Davidson smiled faintly.
"We out here have got used to him," he said, as if excusing a universal and guilty toleration of a manifest nuisance. "I'd hardly call him that. I only know him as a hotel-keeper."
"I never knew him even as that—not till this time, when you were so obliging as to take me to Sourabaya, I went to stay there from economy. The Netherlands House is very expensive, and they expect you to bring your own servant with you. It's a nuisance."
"Of course, of course," protested Davidson hastily.
After a short silence Heyst returned to the matter of the shawl. He wanted to send it back to Mrs. Schomberg. He said that it might be very awkward for her if she were unable, if asked, to produce it. This had given him, Heyst, much uneasiness. She was terrified of Schomberg. Apparently she had reason to be.
Davidson had remarked that, too. Which did not prevent her, he pointed out, from making a fool of him, in a way, for the sake of a stranger.

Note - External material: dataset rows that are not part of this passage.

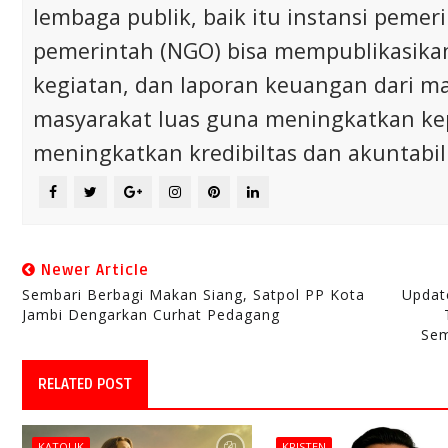
lembaga publik, baik itu instansi pem
pemerintah (NGO) bisa mempublikasikan p
kegiatan, dan laporan keuangan dari m
masyarakat luas guna meningkatkan ke
meningkatkan kredibiltas dan akuntabili
Newer Article
Sembari Berbagi Makan Siang, Satpol PP Kota
Updat
Jambi Dengarkan Curhat Pedagang
Sem
RELATED POST
KATOLIK
KRISTEN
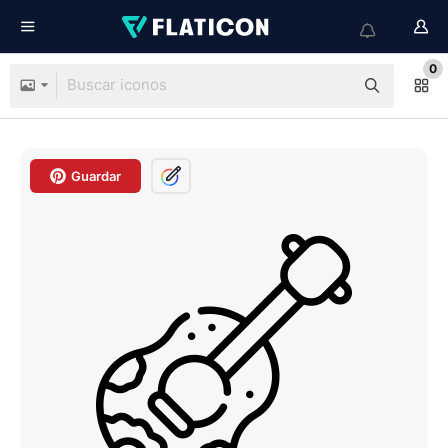
0
Guardar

"Oh! You know!" said Heyst. "Yes, she helped me—us."
"She told me so. I had quite a talk with her," Davidson informed him. "Fancy anyone having a talk with Mrs. Schomberg! If I were to tell the fellows they wouldn't believe me. How did you get round her, Heyst? How did you think of it? Why, she looks too stupid to understand human speech and too scared to shoo a chicken away. Oh, the women, the women! You don't know what there may be in the quietest of them."
"She was engaged in the task of defending her position in life," said Heyst. "It's a very respectable task."
"Is that it? I had some idea it was that," confessed Davidson.
He then imparted to Heyst the story of the violent proceedings following on the discovery of his flight. Heyst's polite attention to the tale took on a sombre cast; but he manifested no surprise, and offered no comment. When Davidson had finished he handed down the shawl into the boat, and Davidson promised to do his best to return it to Mrs. Schomberg in some secret fashion. Heyst expressed his thanks in a few simple words, set off by his manner of finished courtesy. Davidson prepared to depart. They were not looking at each other. Suddenly Heyst spoke:
"You understand that this was a case of odious persecution, don't you? I became aware of it and—"
It was a view which the sympathetic Davidson was capable of appreciating.
"I am not surprised to hear it," he said placidly. "Odious enough, I dare say. And you, of course—not being a married man—were free to step in. Ah, well!"
He sat down in the stern-sheets, and already had the steering lines in his hands when Heyst observed abruptly:
"The world is a bad dog. It will bite you if you give it a chance; but I think that here we can safely defy the fates."
When relating all this to me, Davidson's only comment was:
"Funny notion of defying the fates—to take a woman in tow!"